パソコンやスマートフォンのプレイヤーアプリに搭載されているイコライザー機能を利用すると周波数ごとに強弱を調整することができます。対応する周波数の範囲は20Hz~20,000(20k)Hzです。一般的に人間の耳で聞くことができる周波数の範囲は40Hz~20,000Hzであると言われています。

 

ただし、20,000Hz付近の高周波は音楽家などの特別な訓練を受けている人しか聞き分けることができません。40Hz以下の超低周波もほとんどの人は聞くことができません。このため一般の人の耳で聞くことができる周波数の範囲はもっと狭くなります。


イコライザーを利用して音質を改善する一番簡単な方法は、高音域または低音域のどちらかを下げて、もう片方の領域を上げることです。例えば全体に音がモコモコした感じであれば低周波を下げて高周波を上げることができます。逆に全体に甲高くて不快に感じる場合には、高周波を下げて低周波域を上げれば改善します。単純に高周波または低周波のみを上げ下げする以外にも、音質を良くするテクニックが存在します。


趣味などで音楽を制作したり演奏してデジタルデータの形で記録する場合でも、イコライザーを利用して音質を改良することができます。

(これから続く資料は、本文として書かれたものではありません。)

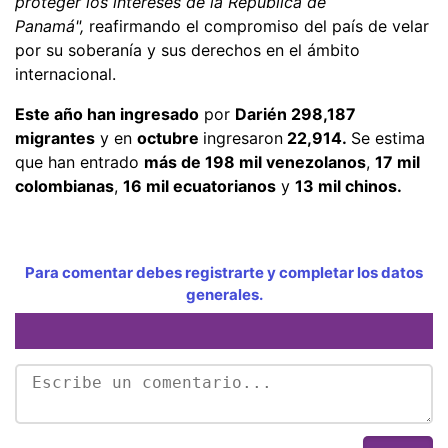
proteger los intereses de la República de
Panamá",
reafirmando el compromiso del país de velar
por su soberanía y sus derechos en el ámbito
internacional.
Este año han ingresado
por
Darién 298,187
migrantes
y en
octubre
ingresaron
22,914.
Se estima
que han entrado
más de 198 mil venezolanos
,
17 mil
colombianas
,
16 mil ecuatorianos
y
13 mil chinos.
Para comentar debes registrarte y completar los datos
generales.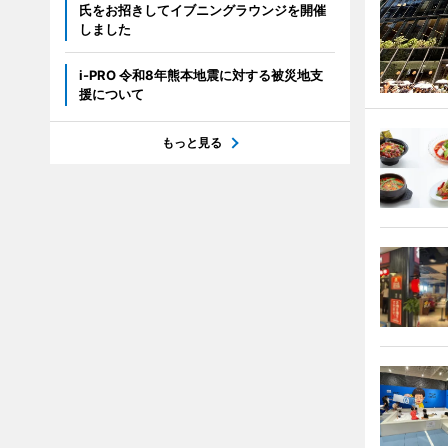
氏をお招きしてイブニングラウンジを開催
しました
i-PRO 令和8年熊本地震に対する被災地支
援について
もっと見る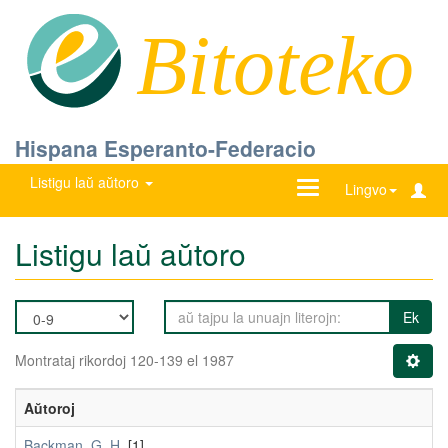
Bitoteko
Hispana Esperanto-Federacio
Listigu laŭ aŭtoro
Ŝanĝu
Lingvo
navigadon
Listigu laŭ aŭtoro
Ek
Montrataj rikordoj 120-139 el 1987
Aŭtoroj
Backman, G. H.
[1]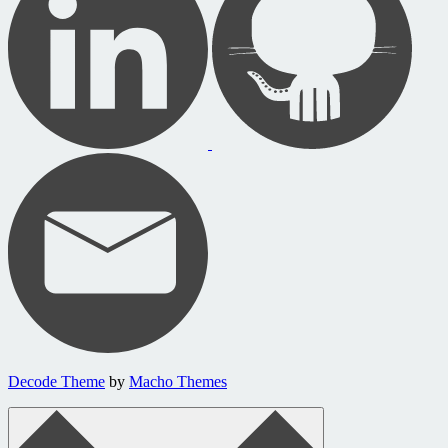
Decode Theme
by
Macho Themes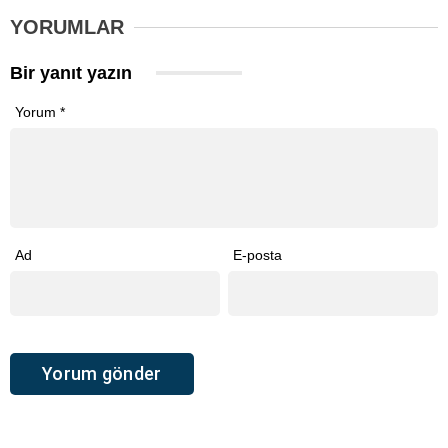
YORUMLAR
Bir yanıt yazın
Yorum
*
Ad
E-posta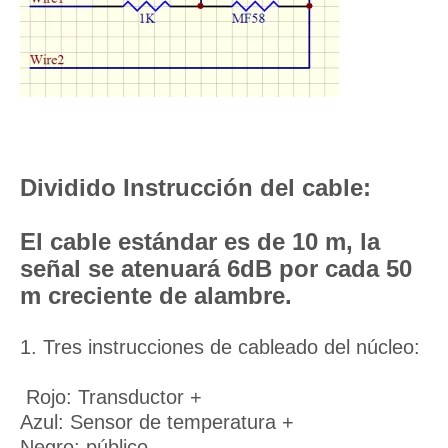
Dividido Instrucción del cable:
El cable estándar es de 10 m, la
señal se atenuará 6dB por cada 50
m creciente de alambre.
1. Tres instrucciones de cableado del núcleo:
Rojo: Transductor +
Azul: Sensor de temperatura +
Negro: público -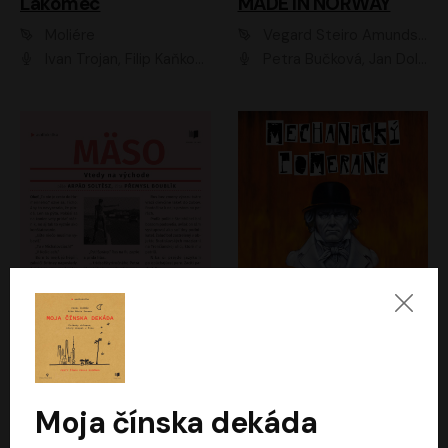
Lakomec
MADE IN NORWAY
Moliére
Vegard Steiro Amundsen
Ivan Trojan, Filip Kaňkovský, Ondřej Brousek, Anežka Šťastná, Klára Suchá, Jaromír Meduna, Dana Černá, Václav Vydra, Jiří Knot, Petr Lněnička, Lubor Šplíchal, Jiří Maryško, Petr Šplíchal
Petra Bučková, Jan Dolanský, Jiří Vyorálek, Ondřej Rychlý, Ondřej Vetchý, Klára Suchá, Jan Vlasák, Jana Stryková, Igor Bareš, Miroslav Etzler
Mäso
Mechanický pomeranč
Arpád Soltész
Anthony Burgess
Přemysl Boublík
David Novotný
Moja čínska dekáda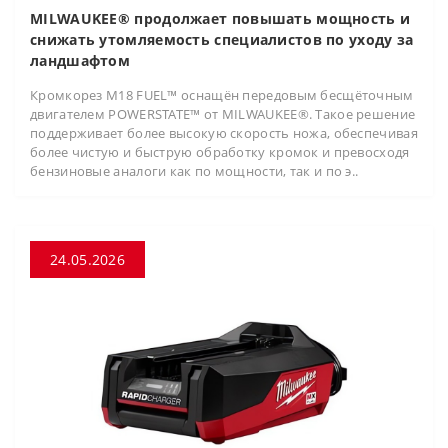
MILWAUKEE® продолжает повышать мощность и
снижать утомляемость специалистов по уходу за
ландшафтом
Кромкорез M18 FUEL™ оснащён передовым бесщёточным
двигателем POWERSTATE™ от MILWAUKEE®. Такое решение
поддерживает более высокую скорость ножа, обеспечивая
более чистую и быструю обработку кромок и превосходя
бензиновые аналоги как по мощности, так и по э..
24.05.2026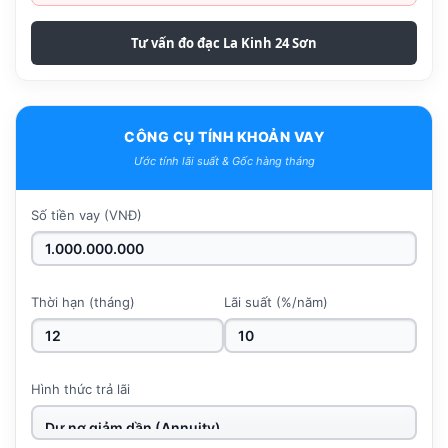
Tư vấn đo đạc La Kinh 24 Sơn
CÔNG CỤ TÍNH KHOẢN VAY
Ước tính lãi suất & Gốc hàng tháng
Số tiền vay (VNĐ)
Thời hạn (tháng)
Lãi suất (%/năm)
Hình thức trả lãi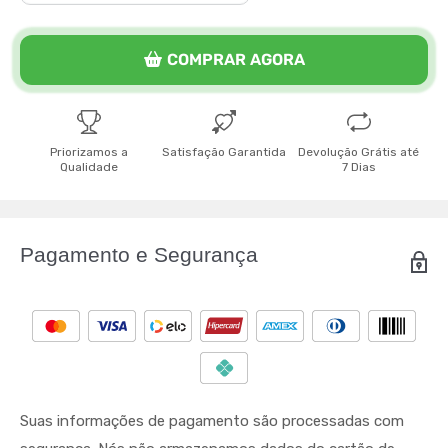
COMPRAR AGORA
Priorizamos a
Satisfação Garantida
Devolução Grátis até
Qualidade
7 Dias
Pagamento e Segurança
Suas informações de pagamento são processadas com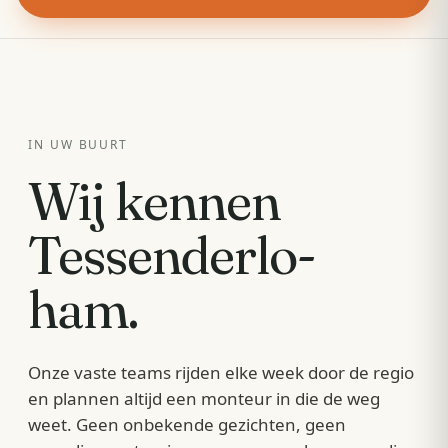
IN UW BUURT
Wij kennen
Tessenderlo-
ham
.
Onze vaste teams rijden elke week door de regio
en plannen altijd een monteur in die de weg
weet. Geen onbekende gezichten, geen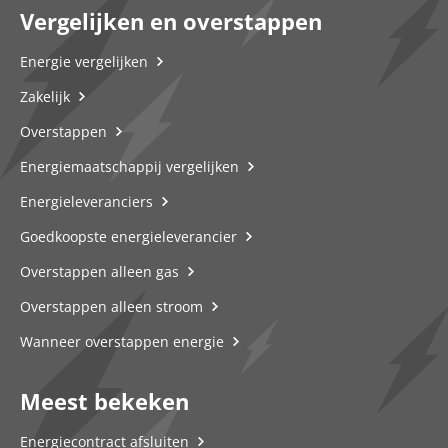
Vergelijken en overstappen
Energie vergelijken
Zakelijk
Overstappen
Energiemaatschappij vergelijken
Energieleveranciers
Goedkoopste energieleverancier
Overstappen alleen gas
Overstappen alleen stroom
Wanneer overstappen energie
Meest bekeken
Energiecontract afsluiten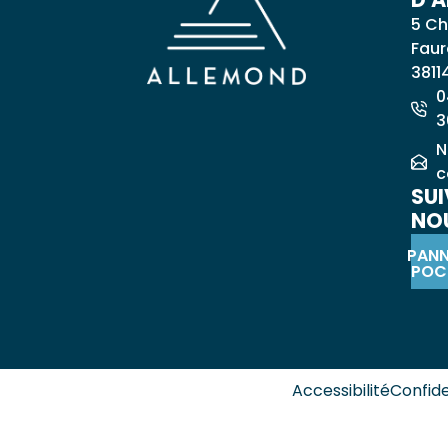
5 Ch
Faur
3811
0
3
N
c
SUI
NOU
PAN
POC
Accessibilité
Confide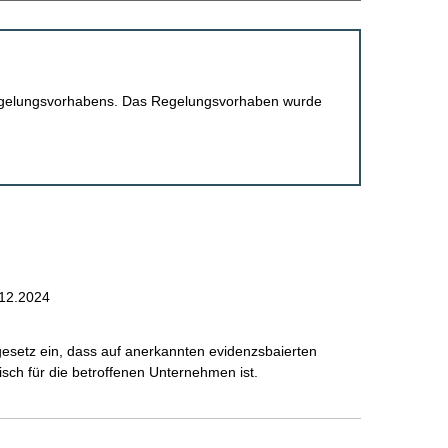
 Regelungsvorhabens. Das Regelungsvorhaben wurde
12.2024
gesetz ein, dass auf anerkannten evidenzsbaierten
sch für die betroffenen Unternehmen ist.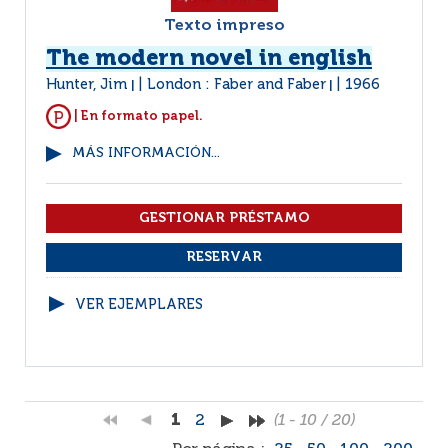
Texto impreso
The modern novel in english
Hunter, Jim
London : Faber and Faber
1966
|
|
| En formato papel.
MÁS INFORMACIÓN...
VER EJEMPLARES
1
2
(1 - 10 / 20)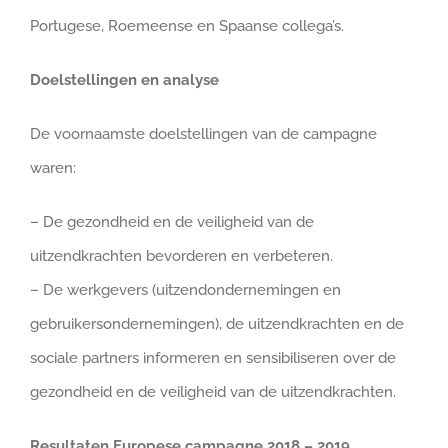
Portugese, Roemeense en Spaanse collega’s.
Doelstellingen en analyse
De voornaamste doelstellingen van de campagne
waren:
– De gezondheid en de veiligheid van de
uitzendkrachten bevorderen en verbeteren.
– De werkgevers (uitzendondernemingen en
gebruikersondernemingen), de uitzendkrachten en de
sociale partners informeren en sensibiliseren over de
gezondheid en de veiligheid van de uitzendkrachten.
Resultaten Europese campagne 2018 – 2019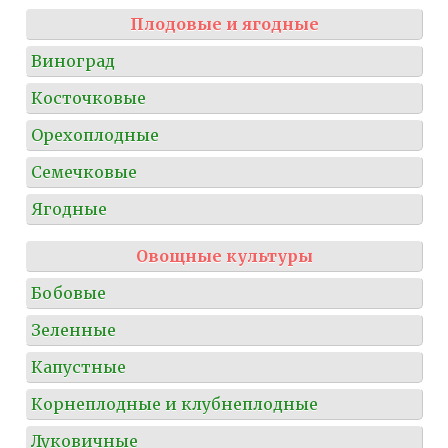
Плодовые и ягодные
Виноград
Косточковые
Орехоплодные
Семечковые
Ягодные
Овощные культуры
Бобовые
Зеленные
Капустные
Корнеплодные и клубнеплодные
Луковичные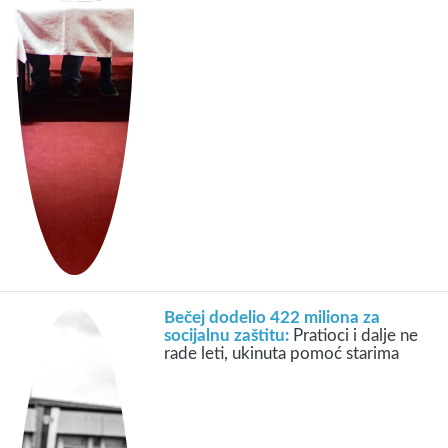
Bečej dodelio 422 miliona za
socijalnu zaštitu:
Pratioci i dalje ne
rade leti, ukinuta pomoć starima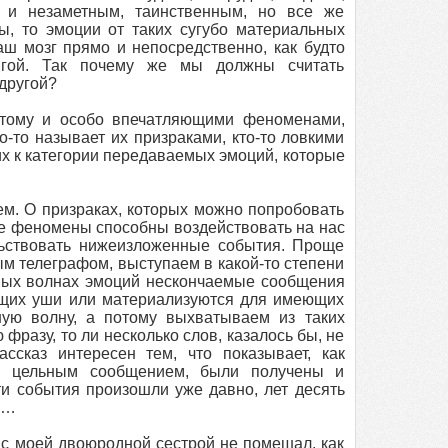
ь и незаметным, таинственным, но все же
ы, то эмоции от таких сугубо материальных
аш мозг прямо и непосредственно, как будто
игой. Так почему же мы должны считать
другой?
отому и особо впечатляющими феноменами,
-то называет их призраками, кто-то ловкими
 их к категории передаваемых эмоций, которые
м. О призраках, которых можно попробовать
тные феномены способны воздействовать на нас
льствовать нижеизложенные события. Проще
ым телеграфом, выступаем в какой-то степени
ных волнах эмоций нескончаемые сообщения
ющих уши или материализуются для имеющих
ную волну, а потому выхватываем из таких
 фразу, то ли несколько слов, казалось бы, не
сказ интересен тем, что показывает, как
им цельным сообщением, были получены и
 события произошли уже давно, лет десять
м…
 с моей двоюродной сестрой не помешал, как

音質を調整するコツは、上げるよりも前に不要な部分を下げるまたはカットすることです。

 

音質を改良する際はブースと(上げる)方に注意が向いてしまいますが、デジタルデータとして処理をする場合には不必要な音を削除することが大切です。

 

不要な音をカットするテクニックですが、人間の耳には聞こえない超低周波領域(40Hz以下)を全て取り除いてしまう方法があります。超低周波の音は人間の耳には聞こえませんが、コンピュータは出力しています。

もしも音源のデータに超低周波領域の信号が含まれていると音圧を上げた場合に支障が出てしまう恐れがあるので、カットするようにしましょう。人間の耳で聞くことができる領域でも、特定の周波数を弱めるまたはカットすることで音質を改善する方法があります。

 

音楽にはさまざまな周波数の音から構成されていますが、無意識に人が不快に感じる音も含まれています。不快に感じる音域を探す方法ですが、実際に音声を聞きながらひとつずつポイントのつまみを上げてみます。周波数ごとに特定の音域の強度を順番に上げて行くと、耳障りに感じられるポイントが存在します。不快に感じる周波数の強度を下げておくことで、スッキリとした感じに仕上がります。

 

不快に感じる周波数は1つとは限らず、数箇所を下げる必要がある場合があります。

 

ギラついた(甲高い)音が不快に感じる場合には、10kHz~20kHzの高音領域にある特定のポイントを下げれば改善することがあります。ボーカルの子音を押さえたい場合には6kHz~12kHzの領域を少し下げる事ができます。全体にタイトにしてキレを良くしたい場合には、250Hzを下げてみると良いでしょう。


人間の耳で聞き取ることができない超低周波や不快に感じる音をカットしたら、次はポイントを上げて個性的な音に仕上げるように調整することができます。音楽であれば楽器の種類ごとに得意・不得意な音の領域(周波数)が存在します。

 

簡単な方法は音楽を再生して聞きながら周波数ごとにポイントを上げてみて、音に透明感が感じられる場所を見つけることです。このようなポイントを上げることで、クセや個性を持たせることができます。

 

ボーカルが含まれる場合には人の声の波長領域である1kHz~4kHzに注目します。この領域に含まれる特定のポイントを上げることで、声の特徴を感じ取れるような音質に仕上げることができます。


音源ごとに特徴が違うので、イコライザーで上げ下げするポイントも異なります。どのような音源であっても調整を行う際の基本は超低周波音や不快に感じるポイントをカットして不快感を取り除くことと、個性を出す目的で特定のポイントを上げることです。いずれにしても、実際に聞きながら細かく調整することが大切です。

 

最初は難しく感じられる場合がありますが、試行錯誤を繰り返すことで慣れてきます。

 

最近は自分で撮影・録音したビデオや音楽を簡単にインターネット上にアップして他の人と共有することができます。コンテンツをアップする際にイコライザーを使用して音質を改善しておくことで、より多くの人に視聴してもらえるようになるでしょう。